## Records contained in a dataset
-- Opening Marker --

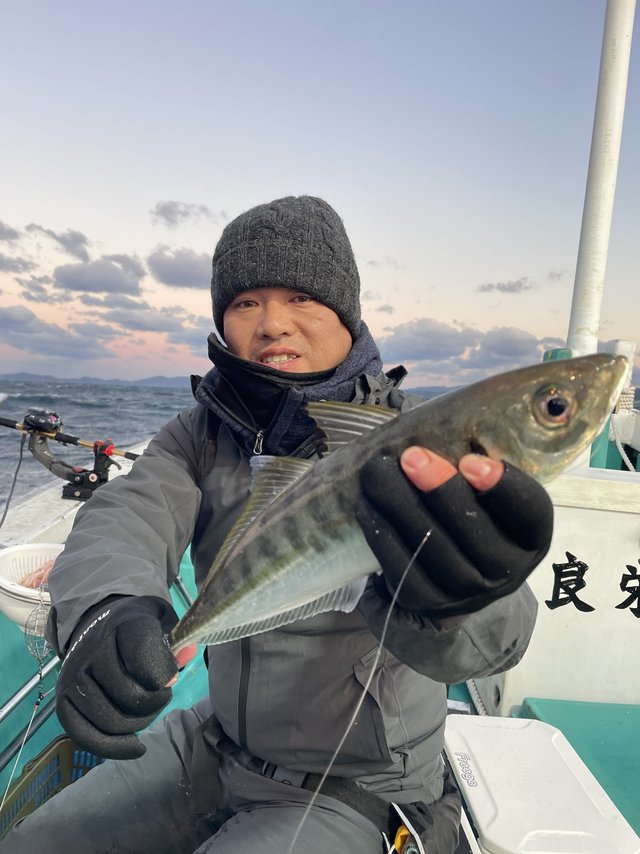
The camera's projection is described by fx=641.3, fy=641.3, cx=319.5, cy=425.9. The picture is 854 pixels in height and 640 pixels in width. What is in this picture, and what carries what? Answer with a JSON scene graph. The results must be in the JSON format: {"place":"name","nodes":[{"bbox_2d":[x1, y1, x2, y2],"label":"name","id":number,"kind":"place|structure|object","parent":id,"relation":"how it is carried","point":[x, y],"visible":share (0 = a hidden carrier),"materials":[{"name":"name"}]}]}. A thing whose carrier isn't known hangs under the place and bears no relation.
{"place":"outdoors","nodes":[
{"label":"outdoors","id":0,"kind":"place"},
{"bbox_2d":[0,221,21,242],"label":"cloud","id":1,"kind":"structure","parent":0,"point":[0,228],"materials":[{"name":"grey"}]},
{"bbox_2d":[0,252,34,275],"label":"cloud","id":2,"kind":"structure","parent":0,"point":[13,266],"materials":[{"name":"grey"}]},
{"bbox_2d":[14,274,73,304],"label":"cloud","id":3,"kind":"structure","parent":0,"point":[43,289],"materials":[{"name":"grey"}]},
{"bbox_2d":[25,224,90,260],"label":"cloud","id":4,"kind":"structure","parent":0,"point":[81,241],"materials":[{"name":"grey"}]},
{"bbox_2d":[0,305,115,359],"label":"cloud","id":5,"kind":"structure","parent":0,"point":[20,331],"materials":[{"name":"grey"}]},
{"bbox_2d":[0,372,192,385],"label":"mountain","id":6,"kind":"structure","parent":0,"point":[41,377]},
{"bbox_2d":[49,254,146,294],"label":"cloud","id":7,"kind":"structure","parent":0,"point":[72,275],"materials":[{"name":"grey"}]},
{"bbox_2d":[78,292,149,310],"label":"cloud","id":8,"kind":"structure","parent":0,"point":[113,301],"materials":[{"name":"grey"}]},
{"bbox_2d":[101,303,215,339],"label":"cloud","id":9,"kind":"structure","parent":0,"point":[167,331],"materials":[{"name":"grey"}]},
{"bbox_2d":[146,246,213,289],"label":"cloud","id":10,"kind":"structure","parent":0,"point":[185,277],"materials":[{"name":"grey"}]},
{"bbox_2d":[151,200,222,226],"label":"cloud","id":11,"kind":"structure","parent":0,"point":[169,210],"materials":[{"name":"grey"}]},
{"bbox_2d":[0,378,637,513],"label":"sea","id":12,"kind":"structure","parent":0,"point":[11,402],"materials":[{"name":"liquid"}]},
{"bbox_2d":[1,437,639,851],"label":"boat","id":13,"kind":"object","parent":12,"relation":"on","point":[16,670],"visible":0.29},
{"bbox_2d":[0,654,61,769],"label":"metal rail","id":14,"kind":"object","parent":13,"relation":"attached to","point":[20,693],"visible":0.71,"materials":[{"name":"silver metal"}]},
{"bbox_2d":[0,541,61,630],"label":"white basket","id":15,"kind":"object","parent":13,"relation":"on","point":[20,551],"visible":0.5,"materials":[{"name":"white plastic"}]},
{"bbox_2d":[0,587,52,813],"label":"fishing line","id":16,"kind":"object","parent":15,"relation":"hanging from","point":[32,716],"visible":0.92,"materials":[{"name":"plastic"}]},
{"bbox_2d":[17,558,56,589],"label":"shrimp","id":17,"kind":"object","parent":15,"relation":"in","point":[39,578],"visible":0.38,"materials":[{"name":"food"}]},
{"bbox_2d":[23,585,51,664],"label":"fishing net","id":18,"kind":"object","parent":15,"relation":"hanging from","point":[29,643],"visible":0.73,"materials":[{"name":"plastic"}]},
{"bbox_2d":[0,736,102,838],"label":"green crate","id":19,"kind":"object","parent":13,"relation":"on","point":[55,750],"visible":0.42,"materials":[{"name":"green plastic"}]},
{"bbox_2d":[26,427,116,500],"label":"rod holder","id":20,"kind":"object","parent":13,"relation":"on","point":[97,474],"visible":0.82,"materials":[{"name":"black metal"}]},
{"bbox_2d":[0,414,141,463],"label":"fishing rod","id":21,"kind":"object","parent":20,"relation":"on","point":[74,438],"visible":0.74,"materials":[{"name":"black"}]},
{"bbox_2d":[22,409,62,434],"label":"fishing reel","id":22,"kind":"object","parent":21,"relation":"attached to","point":[44,427],"visible":0.89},
{"bbox_2d":[0,433,26,531],"label":"cable","id":23,"kind":"object","parent":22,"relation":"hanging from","point":[4,515],"visible":0.97,"materials":[{"name":"black plastic"}]},
{"bbox_2d":[5,196,550,853],"label":"man","id":24,"kind":"object","parent":13,"relation":"on","point":[268,323],"visible":0.86},
{"bbox_2d":[160,352,629,660],"label":"fish","id":25,"kind":"object","parent":24,"relation":"in","point":[287,605],"visible":0.78},
{"bbox_2d":[288,533,432,853],"label":"fishing line","id":26,"kind":"object","parent":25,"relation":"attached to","point":[364,691],"visible":0.94,"materials":[{"name":"plastic"}]},
{"bbox_2d":[392,823,417,853],"label":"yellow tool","id":27,"kind":"object","parent":24,"relation":"attached to","point":[400,840],"visible":0.74,"materials":[{"name":"yellow"}]},
{"bbox_2d":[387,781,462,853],"label":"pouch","id":28,"kind":"object","parent":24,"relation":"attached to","point":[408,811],"visible":0.81,"materials":[{"name":"black"}]},
{"bbox_2d":[442,711,639,853],"label":"cooler box","id":29,"kind":"object","parent":13,"relation":"on","point":[479,786],"visible":0.95,"materials":[{"name":"white plastic"}]},
{"bbox_2d":[471,463,639,713],"label":"wall","id":30,"kind":"structure","parent":13,"relation":"on","point":[570,551],"materials":[{"name":"white paint"}]},
{"bbox_2d":[547,551,639,619],"label":"sign lettering","id":31,"kind":"object","parent":30,"relation":"attached to","point":[554,607],"visible":0.98,"materials":[{"name":"black paint"}]},
{"bbox_2d":[513,697,639,833],"label":"boat deck","id":32,"kind":"object","parent":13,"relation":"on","point":[544,705],"visible":0.66,"materials":[{"name":"teal"}]},
{"bbox_2d":[565,0,634,356],"label":"white pole","id":33,"kind":"object","parent":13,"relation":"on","point":[581,323],"visible":0.83,"materials":[{"name":"white metal"}]},
{"bbox_2d":[589,337,639,470],"label":"post","id":34,"kind":"object","parent":13,"relation":"on","point":[614,343],"visible":0.53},
{"bbox_2d":[608,412,636,471],"label":"rope","id":35,"kind":"object","parent":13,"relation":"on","point":[623,454],"visible":0.63,"materials":[{"name":"white"}]},
{"bbox_2d":[0,0,639,390],"label":"sky","id":36,"kind":"structure","parent":0,"point":[192,191],"materials":[{"name":"blue"}]},
{"bbox_2d":[378,317,565,373],"label":"cloud","id":37,"kind":"structure","parent":0,"point":[516,352],"materials":[{"name":"grey"}]},
{"bbox_2d":[477,277,534,293],"label":"cloud","id":38,"kind":"structure","parent":0,"point":[505,287],"materials":[{"name":"grey"}]}
]}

-- Closing Marker --

## ASSIGNMENT
Retype every entry above exactly, leaving out the pictures.

## RESULT OF THE TASK
The camera's projection is described by fx=641.3, fy=641.3, cx=319.5, cy=425.9. The picture is 854 pixels in height and 640 pixels in width. What is in this picture, and what carries what? Answer with a JSON scene graph. The results must be in the JSON format: {"place":"name","nodes":[{"bbox_2d":[x1, y1, x2, y2],"label":"name","id":number,"kind":"place|structure|object","parent":id,"relation":"how it is carried","point":[x, y],"visible":share (0 = a hidden carrier),"materials":[{"name":"name"}]}]}. A thing whose carrier isn't known hangs under the place and bears no relation.
{"place":"outdoors","nodes":[
{"label":"outdoors","id":0,"kind":"place"},
{"bbox_2d":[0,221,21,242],"label":"cloud","id":1,"kind":"structure","parent":0,"point":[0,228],"materials":[{"name":"grey"}]},
{"bbox_2d":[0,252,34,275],"label":"cloud","id":2,"kind":"structure","parent":0,"point":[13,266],"materials":[{"name":"grey"}]},
{"bbox_2d":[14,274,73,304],"label":"cloud","id":3,"kind":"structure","parent":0,"point":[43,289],"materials":[{"name":"grey"}]},
{"bbox_2d":[25,224,90,260],"label":"cloud","id":4,"kind":"structure","parent":0,"point":[81,241],"materials":[{"name":"grey"}]},
{"bbox_2d":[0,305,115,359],"label":"cloud","id":5,"kind":"structure","parent":0,"point":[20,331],"materials":[{"name":"grey"}]},
{"bbox_2d":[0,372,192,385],"label":"mountain","id":6,"kind":"structure","parent":0,"point":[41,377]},
{"bbox_2d":[49,254,146,294],"label":"cloud","id":7,"kind":"structure","parent":0,"point":[72,275],"materials":[{"name":"grey"}]},
{"bbox_2d":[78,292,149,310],"label":"cloud","id":8,"kind":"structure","parent":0,"point":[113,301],"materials":[{"name":"grey"}]},
{"bbox_2d":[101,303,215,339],"label":"cloud","id":9,"kind":"structure","parent":0,"point":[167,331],"materials":[{"name":"grey"}]},
{"bbox_2d":[146,246,213,289],"label":"cloud","id":10,"kind":"structure","parent":0,"point":[185,277],"materials":[{"name":"grey"}]},
{"bbox_2d":[151,200,222,226],"label":"cloud","id":11,"kind":"structure","parent":0,"point":[169,210],"materials":[{"name":"grey"}]},
{"bbox_2d":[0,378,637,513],"label":"sea","id":12,"kind":"structure","parent":0,"point":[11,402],"materials":[{"name":"liquid"}]},
{"bbox_2d":[1,437,639,851],"label":"boat","id":13,"kind":"object","parent":12,"relation":"on","point":[16,670],"visible":0.29},
{"bbox_2d":[0,654,61,769],"label":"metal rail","id":14,"kind":"object","parent":13,"relation":"attached to","point":[20,693],"visible":0.71,"materials":[{"name":"silver metal"}]},
{"bbox_2d":[0,541,61,630],"label":"white basket","id":15,"kind":"object","parent":13,"relation":"on","point":[20,551],"visible":0.5,"materials":[{"name":"white plastic"}]},
{"bbox_2d":[0,587,52,813],"label":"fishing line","id":16,"kind":"object","parent":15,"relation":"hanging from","point":[32,716],"visible":0.92,"materials":[{"name":"plastic"}]},
{"bbox_2d":[17,558,56,589],"label":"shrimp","id":17,"kind":"object","parent":15,"relation":"in","point":[39,578],"visible":0.38,"materials":[{"name":"food"}]},
{"bbox_2d":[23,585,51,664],"label":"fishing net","id":18,"kind":"object","parent":15,"relation":"hanging from","point":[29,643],"visible":0.73,"materials":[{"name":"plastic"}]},
{"bbox_2d":[0,736,102,838],"label":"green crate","id":19,"kind":"object","parent":13,"relation":"on","point":[55,750],"visible":0.42,"materials":[{"name":"green plastic"}]},
{"bbox_2d":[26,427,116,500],"label":"rod holder","id":20,"kind":"object","parent":13,"relation":"on","point":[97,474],"visible":0.82,"materials":[{"name":"black metal"}]},
{"bbox_2d":[0,414,141,463],"label":"fishing rod","id":21,"kind":"object","parent":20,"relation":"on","point":[74,438],"visible":0.74,"materials":[{"name":"black"}]},
{"bbox_2d":[22,409,62,434],"label":"fishing reel","id":22,"kind":"object","parent":21,"relation":"attached to","point":[44,427],"visible":0.89},
{"bbox_2d":[0,433,26,531],"label":"cable","id":23,"kind":"object","parent":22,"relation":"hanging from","point":[4,515],"visible":0.97,"materials":[{"name":"black plastic"}]},
{"bbox_2d":[5,196,550,853],"label":"man","id":24,"kind":"object","parent":13,"relation":"on","point":[268,323],"visible":0.86},
{"bbox_2d":[160,352,629,660],"label":"fish","id":25,"kind":"object","parent":24,"relation":"in","point":[287,605],"visible":0.78},
{"bbox_2d":[288,533,432,853],"label":"fishing line","id":26,"kind":"object","parent":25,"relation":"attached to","point":[364,691],"visible":0.94,"materials":[{"name":"plastic"}]},
{"bbox_2d":[392,823,417,853],"label":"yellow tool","id":27,"kind":"object","parent":24,"relation":"attached to","point":[400,840],"visible":0.74,"materials":[{"name":"yellow"}]},
{"bbox_2d":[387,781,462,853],"label":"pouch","id":28,"kind":"object","parent":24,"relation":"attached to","point":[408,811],"visible":0.81,"materials":[{"name":"black"}]},
{"bbox_2d":[442,711,639,853],"label":"cooler box","id":29,"kind":"object","parent":13,"relation":"on","point":[479,786],"visible":0.95,"materials":[{"name":"white plastic"}]},
{"bbox_2d":[471,463,639,713],"label":"wall","id":30,"kind":"structure","parent":13,"relation":"on","point":[570,551],"materials":[{"name":"white paint"}]},
{"bbox_2d":[547,551,639,619],"label":"sign lettering","id":31,"kind":"object","parent":30,"relation":"attached to","point":[554,607],"visible":0.98,"materials":[{"name":"black paint"}]},
{"bbox_2d":[513,697,639,833],"label":"boat deck","id":32,"kind":"object","parent":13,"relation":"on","point":[544,705],"visible":0.66,"materials":[{"name":"teal"}]},
{"bbox_2d":[565,0,634,356],"label":"white pole","id":33,"kind":"object","parent":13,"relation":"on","point":[581,323],"visible":0.83,"materials":[{"name":"white metal"}]},
{"bbox_2d":[589,337,639,470],"label":"post","id":34,"kind":"object","parent":13,"relation":"on","point":[614,343],"visible":0.53},
{"bbox_2d":[608,412,636,471],"label":"rope","id":35,"kind":"object","parent":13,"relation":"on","point":[623,454],"visible":0.63,"materials":[{"name":"white"}]},
{"bbox_2d":[0,0,639,390],"label":"sky","id":36,"kind":"structure","parent":0,"point":[192,191],"materials":[{"name":"blue"}]},
{"bbox_2d":[378,317,565,373],"label":"cloud","id":37,"kind":"structure","parent":0,"point":[516,352],"materials":[{"name":"grey"}]},
{"bbox_2d":[477,277,534,293],"label":"cloud","id":38,"kind":"structure","parent":0,"point":[505,287],"materials":[{"name":"grey"}]}
]}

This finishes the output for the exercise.